Note how the various coded 'splits' etc parse the strings at the '(' and ')', remove any 'whitespace', and then divides the point that's left at the ',' to get the X,Y,Z values for that point [see how the '.to_l' says make the 'string' into a 'length' - hence the need to match the model's units to the file's] and it then adds the cpoint using those...
This is specific to your file's format, it can be readily adjusted to suit other configurations of data...

Krisidious

thanks Dave and Tig,

I'm running into an issue. are XYZ not universal? why do different 3D programs use different XYZ? I can understand X & Y being mixed up but Z? here is the top of my code. and a bit of the locations I'm dealing with.

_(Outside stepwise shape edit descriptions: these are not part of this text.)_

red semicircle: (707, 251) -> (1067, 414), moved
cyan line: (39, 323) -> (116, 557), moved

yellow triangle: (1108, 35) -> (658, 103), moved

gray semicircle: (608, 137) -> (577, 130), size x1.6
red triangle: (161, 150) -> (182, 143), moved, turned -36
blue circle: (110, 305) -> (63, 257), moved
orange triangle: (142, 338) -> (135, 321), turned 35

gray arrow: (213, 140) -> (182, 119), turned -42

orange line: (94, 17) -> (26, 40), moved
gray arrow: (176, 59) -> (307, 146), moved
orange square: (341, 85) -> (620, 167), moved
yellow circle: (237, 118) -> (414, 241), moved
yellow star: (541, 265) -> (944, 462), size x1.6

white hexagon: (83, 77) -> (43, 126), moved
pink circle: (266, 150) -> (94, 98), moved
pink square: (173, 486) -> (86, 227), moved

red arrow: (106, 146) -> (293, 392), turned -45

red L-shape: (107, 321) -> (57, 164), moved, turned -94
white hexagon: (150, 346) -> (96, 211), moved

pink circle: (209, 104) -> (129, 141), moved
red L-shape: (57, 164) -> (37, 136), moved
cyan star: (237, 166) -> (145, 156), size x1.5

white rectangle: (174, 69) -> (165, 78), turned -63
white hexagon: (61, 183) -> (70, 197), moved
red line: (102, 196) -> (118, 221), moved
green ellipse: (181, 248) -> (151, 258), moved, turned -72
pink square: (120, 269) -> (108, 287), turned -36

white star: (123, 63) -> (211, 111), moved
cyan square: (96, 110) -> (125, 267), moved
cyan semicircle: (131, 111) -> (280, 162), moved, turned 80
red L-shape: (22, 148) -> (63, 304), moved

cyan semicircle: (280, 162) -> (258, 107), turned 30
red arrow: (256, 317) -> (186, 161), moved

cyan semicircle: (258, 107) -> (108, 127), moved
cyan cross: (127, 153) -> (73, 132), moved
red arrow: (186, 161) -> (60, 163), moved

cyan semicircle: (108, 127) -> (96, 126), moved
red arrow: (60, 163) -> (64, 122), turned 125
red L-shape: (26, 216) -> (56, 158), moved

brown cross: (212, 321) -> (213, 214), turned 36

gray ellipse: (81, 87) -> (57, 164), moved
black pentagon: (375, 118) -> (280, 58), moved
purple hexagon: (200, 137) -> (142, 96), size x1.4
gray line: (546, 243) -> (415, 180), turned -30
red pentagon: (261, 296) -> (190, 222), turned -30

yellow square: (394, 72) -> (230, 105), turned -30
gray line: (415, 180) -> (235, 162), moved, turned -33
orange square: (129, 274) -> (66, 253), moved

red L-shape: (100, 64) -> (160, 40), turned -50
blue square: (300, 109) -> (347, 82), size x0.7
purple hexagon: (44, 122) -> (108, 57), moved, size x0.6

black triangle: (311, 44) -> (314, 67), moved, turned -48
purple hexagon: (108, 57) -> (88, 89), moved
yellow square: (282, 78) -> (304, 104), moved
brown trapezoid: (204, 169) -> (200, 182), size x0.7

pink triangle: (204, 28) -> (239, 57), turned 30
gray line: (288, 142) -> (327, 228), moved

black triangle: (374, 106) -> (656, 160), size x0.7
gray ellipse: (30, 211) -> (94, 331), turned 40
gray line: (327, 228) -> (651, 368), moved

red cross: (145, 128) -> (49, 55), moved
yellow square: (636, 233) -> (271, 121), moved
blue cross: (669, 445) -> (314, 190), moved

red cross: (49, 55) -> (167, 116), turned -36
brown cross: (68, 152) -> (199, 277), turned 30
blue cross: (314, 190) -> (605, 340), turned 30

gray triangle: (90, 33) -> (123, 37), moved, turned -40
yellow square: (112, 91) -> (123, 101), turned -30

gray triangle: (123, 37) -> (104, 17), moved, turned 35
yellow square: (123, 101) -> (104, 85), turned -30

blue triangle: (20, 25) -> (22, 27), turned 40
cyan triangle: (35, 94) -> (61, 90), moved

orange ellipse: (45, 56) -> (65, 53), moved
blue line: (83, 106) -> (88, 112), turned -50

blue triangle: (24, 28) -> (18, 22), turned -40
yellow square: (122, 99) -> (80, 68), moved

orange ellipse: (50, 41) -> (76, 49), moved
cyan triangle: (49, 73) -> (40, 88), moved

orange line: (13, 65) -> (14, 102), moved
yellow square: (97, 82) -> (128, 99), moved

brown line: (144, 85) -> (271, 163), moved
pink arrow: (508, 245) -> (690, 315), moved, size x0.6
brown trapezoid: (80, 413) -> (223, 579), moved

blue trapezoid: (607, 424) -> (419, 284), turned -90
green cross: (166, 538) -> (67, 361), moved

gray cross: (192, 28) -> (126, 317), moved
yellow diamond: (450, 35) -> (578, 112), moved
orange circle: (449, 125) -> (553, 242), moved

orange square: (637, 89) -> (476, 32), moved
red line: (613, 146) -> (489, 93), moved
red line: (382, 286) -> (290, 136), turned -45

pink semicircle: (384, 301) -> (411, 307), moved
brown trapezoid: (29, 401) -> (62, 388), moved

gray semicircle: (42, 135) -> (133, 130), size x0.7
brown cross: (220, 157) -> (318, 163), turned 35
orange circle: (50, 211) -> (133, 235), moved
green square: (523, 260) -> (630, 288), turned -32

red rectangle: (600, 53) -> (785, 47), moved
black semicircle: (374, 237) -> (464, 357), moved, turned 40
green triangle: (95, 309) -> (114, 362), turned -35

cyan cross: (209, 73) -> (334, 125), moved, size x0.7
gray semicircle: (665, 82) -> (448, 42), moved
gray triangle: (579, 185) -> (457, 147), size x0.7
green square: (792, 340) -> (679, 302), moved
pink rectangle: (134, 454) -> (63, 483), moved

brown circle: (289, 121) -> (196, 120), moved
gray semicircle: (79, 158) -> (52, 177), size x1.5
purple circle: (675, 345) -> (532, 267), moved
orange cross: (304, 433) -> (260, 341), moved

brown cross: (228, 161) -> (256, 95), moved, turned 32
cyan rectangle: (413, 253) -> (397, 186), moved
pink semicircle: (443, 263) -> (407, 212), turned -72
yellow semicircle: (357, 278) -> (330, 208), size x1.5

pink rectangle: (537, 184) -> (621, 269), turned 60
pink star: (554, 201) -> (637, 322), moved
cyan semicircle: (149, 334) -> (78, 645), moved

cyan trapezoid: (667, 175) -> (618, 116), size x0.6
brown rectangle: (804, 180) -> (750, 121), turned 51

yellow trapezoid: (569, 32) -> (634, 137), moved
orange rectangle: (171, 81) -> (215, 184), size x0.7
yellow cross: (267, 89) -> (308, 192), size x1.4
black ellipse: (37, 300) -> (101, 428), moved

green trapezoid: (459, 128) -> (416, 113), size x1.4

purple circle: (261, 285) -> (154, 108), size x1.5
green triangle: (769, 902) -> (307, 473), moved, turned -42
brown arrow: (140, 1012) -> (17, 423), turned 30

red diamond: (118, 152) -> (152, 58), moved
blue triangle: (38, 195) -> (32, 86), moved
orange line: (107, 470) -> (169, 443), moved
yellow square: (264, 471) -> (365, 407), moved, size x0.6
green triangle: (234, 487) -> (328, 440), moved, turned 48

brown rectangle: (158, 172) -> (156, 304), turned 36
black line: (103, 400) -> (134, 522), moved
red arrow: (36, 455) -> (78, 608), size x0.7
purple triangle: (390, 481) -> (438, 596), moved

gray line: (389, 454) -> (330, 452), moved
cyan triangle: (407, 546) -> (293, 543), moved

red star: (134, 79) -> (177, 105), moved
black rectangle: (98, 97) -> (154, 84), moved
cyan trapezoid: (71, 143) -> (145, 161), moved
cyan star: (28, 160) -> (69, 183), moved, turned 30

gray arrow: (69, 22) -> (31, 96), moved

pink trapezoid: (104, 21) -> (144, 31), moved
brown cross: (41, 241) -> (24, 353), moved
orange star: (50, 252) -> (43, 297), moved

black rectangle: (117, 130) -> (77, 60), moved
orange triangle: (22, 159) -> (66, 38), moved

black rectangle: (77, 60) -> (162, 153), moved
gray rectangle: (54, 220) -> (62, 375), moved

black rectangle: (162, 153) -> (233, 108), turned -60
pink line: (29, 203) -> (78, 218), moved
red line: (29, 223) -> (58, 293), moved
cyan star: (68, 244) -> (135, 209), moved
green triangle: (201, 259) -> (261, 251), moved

/////////////////////////////////////////////////////////////////////////////
//
// Conventions;
//
// +x = left
// +z = rear
// +y = up
// +pitch = nose up
// +yaw = nose right
// +roll = right
//
// [BODY]  - a rigid mass with mass and inertial properties
// [JOINT] - a ball joint constraining an offset of one body to an
//           offset of another body (eliminates 3 DOF)
// [HINGE] - a constraint restricting the relative rotations of two
//           bodies to be around a single axis (eliminates 2 DOF).
// [BAR]   - a constraint holding an offset of one body from an offset of
//           another body at a fixed distance (eliminates 1 DOF).
// [JOINT&HINGE] - both the joint and hinge constraints, forming the
//           conventional definition of a hinge (eliminates 5 DOF).
//
/////////////////////////////////////////////////////////////////////////////

// Body including all rigidly attached parts (wings, barge boards, etc.)
[BODY]
name=body mass=(1562.0) inertia=(1856,2194,495.0)
pos=(0.0,0.00,0.0) ori=(0.0,0.0,0.0)

// Front spindles
[BODY]
name=fl_spindle mass=(22.0) inertia=(0.0325,0.0305,0.0285)
pos=(0.70,0.0,-1.34) ori=(0.0,0.0,0.0)


[BODY]
name=fr_spindle mass=(22.0) inertia=(0.0325,0.0305,0.0285)
pos=(-0.70,0.0,-1.34) ori=(0.0,0.0,0.0)

// Front wheels
[BODY]
name=fl_wheel mass=(26.0) inertia=(2.100,1.220,1.220)
pos=(0.764,0.0,-1.34) ori=(0.0,0.0,0.0)

[BODY]
name=fr_wheel mass=(26.0) inertia=(2.100,1.220,1.220)
pos=(-0.764,0.0,-1.34) ori=(0.0,0.0,0.0)

// Live rear axle
[BODY]
name=rear_axle mass=(120.00) inertia=(10.70,10.70,5.20)
pos=(0.0,-0.07,1.30) ori=(0.0,0.0,0.0)

// Rear wheels 
[BODY]
name=rl_wheel mass=(30.0) inertia=(2.110,1.225,1.225)
pos=(0.715,0.0,1.35) ori=(0.0,0.0,0.0)

[BODY]
name=rr_wheel mass=(30.0) inertia=(2.110,1.225,1.225)
pos=(-0.715,0.0,1.35) ori=(0.0,0.0,0.0)

// Fuel in tank is not rigidly attached - it is attached with springs and
// dampers to simulate movement.  Properties are defined in the HDV file.

[BODY]
name=fuel_tank mass=(1.5) inertia=(1.0,1.0,1.0)
pos=(0.0,0.0,0.0) ori=(0.0,0.0,0.0)

// Driver's head is not rigidly attached, and it does NOT affect the vehicle
// physics.  Position is from the eyepoint defined in the VEH file, while
// other properties are defined in the head physics file.

[BODY]
name=driver_head mass=(6.0) inertia=(0.035,0.025,0.030)
pos=(0.0,0.0,0.0) ori=(0.0,0.0,0.0)

TIG

Most 3d CAD programs like SUp now have X and Y on the ground [right/left and back/front] and Z is up/down.
Old 2d/3d CAD programs used 'width' =X and 'depth =Y, with 'height' =Z.
This is confusing even in the SUp's API bounding box methods which returns these unexpectedly too, so 'height' is measured in the Y, while 'depth' is measured the Z and X is measured as the 'width'...
The typical 'flip' is that of Y and Z, with a -ve value for the Y to make it a proper Z in the other file's format... So that SUp file then suits say OBJ format... conversely importing an OBJ file into a SKP you must flip Y/Z backwards to suit the SKP...

Krisidious

Thanks Tig...

one more question... is red guide in SU X or Y?

Dave R

Red is X.

Krisidious

thank you sir.

TIG

RGB = XYZ [in SUp!]

Krisidious

oh that makes nice sense. good to know. thank you.